Hormone Therapy & Cardiac Risk
Hormone therapy for prostate cancer, also called androgen deprivation therapy (ADT), is often used when the cancer has spread too far within the body or if surgery or radiation has not been effective. It may also be used prior to radiation to reduce the size of the tumor, or in addition to radiation if the Gleason score indicates there is a likely possibility the cancer may return after initial treatment. But doctors may start re-thinking how often they draw upon ADT following a report that men who received it for prostate cancer suffered a net harm if they had a prior history of a heart attack.
“Patient age, cardiac risk, and disease recurrence risk should be considered when selecting candidates for hormone therapy in this patient population,” said Nataniel Lester-Coll, MD, first author on the study and a Resident in the Department of Therapeutic Radiology at Yale School of Medicine. “Men with a history of heart attack who are at very low risk for biochemical failure may be harmed by the addition of hormone therapy.”

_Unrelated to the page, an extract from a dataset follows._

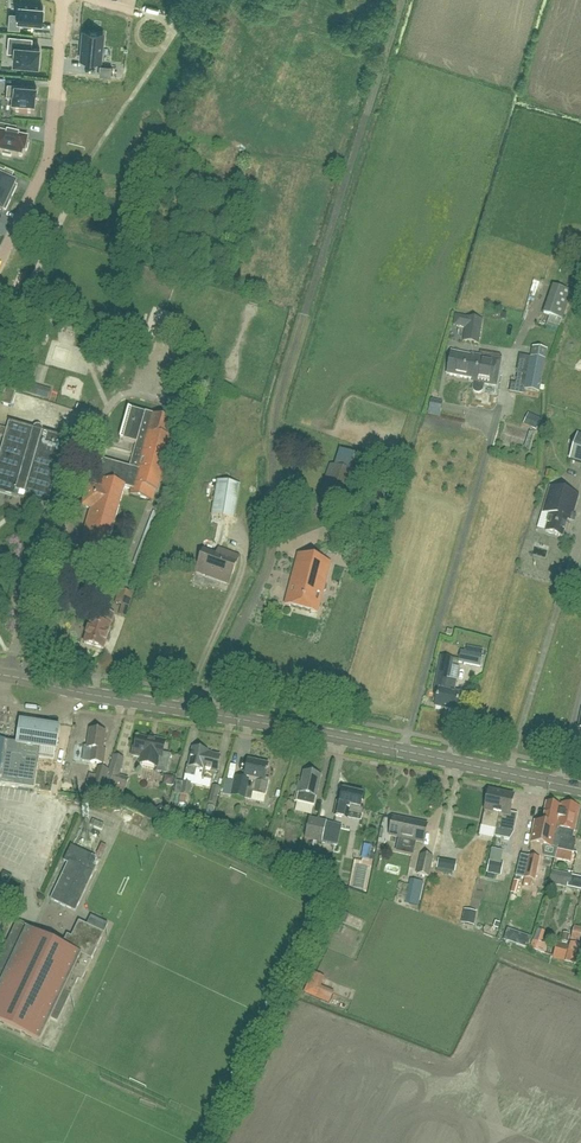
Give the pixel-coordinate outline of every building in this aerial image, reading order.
[(10,12),(8,27),(20,28),(21,20),(42,22),(44,6),(18,4),(17,12),(10,12)] [(80,58),(101,60),(102,46),(103,32),(83,30),(80,58)] [(40,47),(26,46),(27,37),(9,35),(7,51),(15,52),(14,63),(38,65),(40,47)] [(100,65),(110,66),(111,47),(102,46),(101,60),(100,65)] [(100,65),(99,74),(111,75),(112,66),(110,66),(100,65)] [(13,102),(12,113),(34,115),(35,104),(37,105),(38,96),(35,96),(36,85),(8,83),(6,102),(13,102)] [(0,127),(0,154),(3,155),(2,157),(11,158),(11,156),(22,159),(23,154),(25,155),(25,152),(27,153),(29,144),(27,143),(28,141),(18,139),(9,136),(10,129),(0,127)] [(12,200),(17,188),(15,187),(16,185),(2,179),(5,173),(0,171),(0,195),(12,200)] [(12,200),(0,195),(0,212),(3,213),(4,211),(6,212),(12,200)] [(562,321),(572,294),(553,287),(543,314),(562,321)] [(454,317),(453,326),(464,328),(462,342),(479,344),(482,321),(454,317)] [(525,392),(539,394),(547,351),(533,348),(531,359),(520,357),(518,370),(528,372),(528,375),(518,373),(515,386),(525,388),(525,392)] [(474,384),(479,357),(474,356),(471,355),(471,357),(451,353),(447,375),(446,375),(446,376),(472,381),(471,383),(474,384)] [(474,384),(473,389),(473,391),(474,393),(476,394),(478,394),(480,394),(482,392),(483,391),(484,385),(491,387),(492,387),(497,360),(496,360),(479,357),(474,384)] [(44,389),(21,382),(18,391),(41,398),(48,400),(51,391),(47,390),(44,389)] [(6,391),(1,405),(11,408),(15,394),(6,391)] [(430,399),(427,414),(438,416),(442,402),(430,399)] [(145,415),(128,410),(120,440),(136,445),(129,469),(103,462),(95,488),(88,486),(82,508),(91,510),(80,549),(79,548),(75,560),(90,565),(93,553),(105,557),(123,494),(153,502),(156,492),(158,493),(173,442),(168,440),(173,423),(153,417),(154,416),(145,414),(145,415)] [(541,421),(534,418),(529,429),(536,432),(541,421)] [(33,430),(9,423),(0,455),(0,494),(14,498),(16,492),(24,495),(23,500),(47,508),(67,440),(43,433),(43,432),(43,431),(43,430),(42,429),(42,428),(41,428),(41,427),(39,427),(38,426),(37,426),(36,427),(35,427),(35,428),(34,429),(33,429),(33,430)] [(567,460),(580,464),(580,434),(575,433),(567,460)] [(364,459),(339,451),(334,466),(329,465),(316,504),(346,514),(364,459)] [(235,520),(240,485),(216,482),(212,516),(235,520)] [(284,500),(297,499),(297,488),(284,488),(284,500)] [(571,522),(579,496),(551,488),(543,514),(550,516),(545,533),(562,538),(567,521),(571,522)] [(208,578),(229,586),(239,557),(219,549),(216,556),(204,552),(196,574),(203,576),(203,575),(208,577),(208,578)] [(317,615),(331,564),(298,555),(285,606),(317,615)] [(79,579),(69,576),(65,590),(75,593),(79,579)] [(129,608),(134,594),(120,590),(116,604),(129,608)] [(111,628),(114,616),(105,613),(102,625),(91,622),(84,645),(104,651),(111,628)] [(478,668),(481,651),(467,648),(466,653),(461,652),(458,664),(478,668)] [(460,696),(454,694),(457,683),(449,681),(453,660),(441,657),(437,679),(434,691),(438,691),(435,708),(457,713),(460,696)] [(60,729),(21,723),(17,744),(0,742),(0,787),(2,787),(35,792),(41,750),(57,752),(60,729)] [(85,748),(83,762),(92,763),(103,765),(105,752),(103,751),(105,733),(90,731),(88,749),(85,748)] [(155,742),(147,740),(137,738),(134,753),(141,755),(138,764),(151,767),(167,770),(171,756),(163,754),(165,742),(155,740),(155,742)] [(216,774),(220,758),(207,755),(208,753),(193,750),(189,767),(187,767),(185,776),(192,778),(194,769),(203,771),(201,780),(214,783),(216,774)] [(109,771),(105,784),(126,791),(129,780),(119,777),(124,760),(113,757),(109,771)] [(269,781),(266,780),(269,766),(248,762),(244,780),(235,778),(231,797),(251,802),(253,794),(265,797),(269,781)] [(105,784),(109,771),(98,768),(91,792),(101,795),(105,784)] [(316,798),(321,777),(304,774),(301,784),(299,784),(294,803),(314,807),(316,798)] [(165,778),(164,786),(171,787),(173,779),(165,778)] [(187,805),(191,785),(177,782),(175,795),(180,796),(179,804),(187,805)] [(216,806),(220,789),(212,787),(208,804),(216,806)] [(356,794),(342,792),(340,804),(337,803),(334,817),(361,823),(364,809),(361,808),(363,796),(361,796),(361,794),(357,793),(356,794)] [(499,814),(503,795),(489,792),(481,827),(495,830),(497,823),(494,822),(496,814),(499,814)] [(497,823),(495,830),(514,834),(517,816),(510,814),(514,797),(503,795),(499,814),(496,814),(494,822),(497,823)] [(555,828),(560,807),(558,807),(557,805),(554,804),(552,806),(546,804),(542,824),(535,823),(530,844),(539,846),(558,850),(560,838),(557,838),(559,829),(555,828)] [(560,838),(558,850),(558,851),(573,854),(575,842),(571,841),(573,832),(574,832),(579,812),(575,811),(576,808),(565,805),(564,808),(560,807),(555,828),(559,829),(557,838),(560,838)] [(318,822),(318,821),(309,819),(304,841),(313,843),(318,822)] [(425,844),(429,826),(394,819),(390,837),(425,844)] [(318,822),(313,843),(322,845),(326,823),(318,821),(318,822)] [(102,832),(105,827),(93,822),(91,827),(102,832)] [(395,846),(396,839),(389,837),(387,844),(395,846)] [(361,858),(368,859),(369,847),(362,846),(361,858)] [(76,913),(87,891),(95,874),(86,870),(92,857),(72,847),(64,863),(68,865),(50,901),(76,913)] [(429,879),(433,858),(420,855),(416,876),(429,879)] [(535,882),(540,859),(529,857),(523,887),(530,888),(531,881),(535,882)] [(438,858),(435,871),(452,875),(455,862),(438,858)] [(311,863),(312,876),(325,874),(324,861),(311,863)] [(351,887),(363,888),(366,865),(353,864),(351,887)] [(499,876),(501,866),(487,864),(486,874),(499,876)] [(570,887),(572,876),(551,871),(548,884),(566,889),(567,886),(570,887)] [(6,884),(9,878),(3,875),(0,881),(6,884)] [(401,886),(398,901),(418,905),(423,882),(409,879),(407,887),(401,886)] [(518,895),(520,882),(512,881),(510,894),(518,895)] [(464,913),(462,925),(473,927),(476,915),(464,913)] [(0,959),(0,1023),(40,1042),(50,1020),(57,1024),(71,996),(78,981),(81,982),(91,962),(94,956),(104,935),(104,934),(105,931),(108,926),(92,918),(88,926),(88,927),(79,923),(75,931),(69,944),(64,942),(62,946),(17,924),(0,959)] [(580,930),(574,928),(570,942),(578,943),(580,930)] [(503,941),(527,950),(531,938),(507,930),(503,941)] [(563,934),(561,942),(568,944),(570,936),(563,934)] [(544,955),(547,947),(533,941),(530,950),(544,955)] [(568,946),(557,943),(552,960),(563,963),(568,946)] [(571,944),(565,964),(576,967),(580,949),(580,947),(571,944)] [(316,999),(325,978),(313,973),(304,993),(316,999)]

Lester-Coll's work incorporated data from a previously published decision analysis model that compared quality-adjusted life years in men aged 50, 60, and 70 years who received radiation therapy and no hormone therapy for high-risk prostate cancer and their cardiac risk factors. The researchers also used the results of a phase III study that compared 6 months of androgen suppression and irradiation versus irradiation alone for intermediate-risk prostate cancer.
The results showed that hormone therapy netted patients a decrease of 0.3 to 0.4 quality-adjusted life years in men who had a previous history of cardiac arrest. For everyone else, ADT improved quality-adjusted life years by a range of 0.4 to 0.6. The younger the patient with the fewer incidents of cardiac risk factors, the larger the benefit received from hormone therapy. Moreover, patients at low risk for biochemical failure did not benefit from hormone therapy. Overall, no patient saw any benefits from hormone therapy until after 7.3 years of follow-up.
The research was presented at the recent American Society for Therapeutic Radiology and Oncology meeting in Boston.